### Excerpted text

It is now assumed that the antiulcer drugs ultimately balance the aggressive factors

(acid, pepsin, H. pylori, bile salts) and defensive factors (mucin secretion, cellular mucus,

bicarbonate secretion, mucosal blood flow, cell turnover, etc.).6 New etiological factors,

such as involvement of free radicals7 and H. pylori,8,9 have gained attention. Resistance of

H. pylori to antimicrobials10 and poor patient compliance due to multiple doses11 are

reported to be major causes for the failure of antiulcer therapy. This necessitates using

newer antibacterials and reducing doses during therapy. Antiulcer drugs with antioxidant

and antibacterial effects would be superior to combined therapies.12 These attributes are

found with herbal drugs.

In this chapter, literature on Ayurvedic therapies of GUs and duodenal ulcers (DUs) is

reviewed and compared with therapies in conventional medicine. Many similarities

between the two systems are noted.

22.2 Clinical Description, History, and Epidemiology

According to Ayurveda, abdominal pain that is aggravated during digestion is known as

parinamashula. Various synonyms of parinamashula mentioned in the texts (i.e.,

annadravashula, paktishula, annavidahajashula, etc.) are related to food and digestive factors.

According to Ayurveda, the word parinama implies digestion. It actually starts after the

emptying of the stomach. The word shula refers to pain. Hence the pain that occurs during

the digestion period is called parinamashula.

Similarly, in conventional medicine, peptic ulcer disease (PUD) is described to be associated

with epigastric pain exacerbated by fasting and improvement with food. The patient

has a history of alterations in bowel habits, especially diarrhea or constipation.13

As discussed earlier, the GU or DU has not been recognized as a separate clinical entity,

making information on history and epidemiology limited.

### Problems to solve
1. Return the passage on ulcer therapy word for word from "between the two" up to and including "and digestive factors.".
2. In the passage on ulcer therapy, condense the paragraph that begins "According to Ayurveda, abdominal pain that is aggravated" into a short list that keeps its main facts.
3. Extend the passage on ulcer therapy by writing on from its final sentence in the same style.

### Stored items
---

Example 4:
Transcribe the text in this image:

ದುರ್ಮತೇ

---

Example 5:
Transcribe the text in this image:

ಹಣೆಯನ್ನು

### Written answers
1.
between the two systems are noted.

22.2 Clinical Description, History, and Epidemiology

According to Ayurveda, abdominal pain that is aggravated during digestion is known as

parinamashula. Various synonyms of parinamashula mentioned in the texts (i.e.,

annadravashula, paktishula, annavidahajashula, etc.) are related to food and digestive factors.

2.
- In Ayurveda, abdominal pain that worsens during digestion is called parinamashula.
- Its synonyms in the texts, such as annadravashula, paktishula and annavidahajashula, relate to food and digestive factors.
- Parinama means digestion, which starts after the stomach empties.
- Shula means pain, so parinamashula is pain during the digestion period.

3.
22.3 Etiology

When we compare and contrast GUs and DUs, both seem to be very much similar. PUD,

according to the modern concept, is a multifactorial disease.13 The causes include genetic,

dietetic, psychological (stress and emotional factors), endocrine, and drug-induced infections.

The common result of all these initiating factors is a breakage in mucous membrane

of either the stomach or duodenum (common sites). There may be a difference in incidence,

placement of ulcer, symptomatology, or prognosis of DUs and GUs, but the presence or

absence of an ulcer is determined by a delicate interplay between the aggressive factors

(acid and pepsin) and defensive factors (mucosal resistance).1

The defense mechanism of the gastrointestinal mucosa against aggressive factors, such

as hydrochloric acid, bile acid, free radicals, H. pylori colonization, nonsteroidal antiinflammatory

drugs (NSAIDs), etc., mainly consists of functional, humoral, and neuronal

factors.14 These coincide with the Ayurvedic concept of PUDs, where it is believed to be

an imbalance between kapha and pitta. The important factors responsible for ulcerogenesis

are described below.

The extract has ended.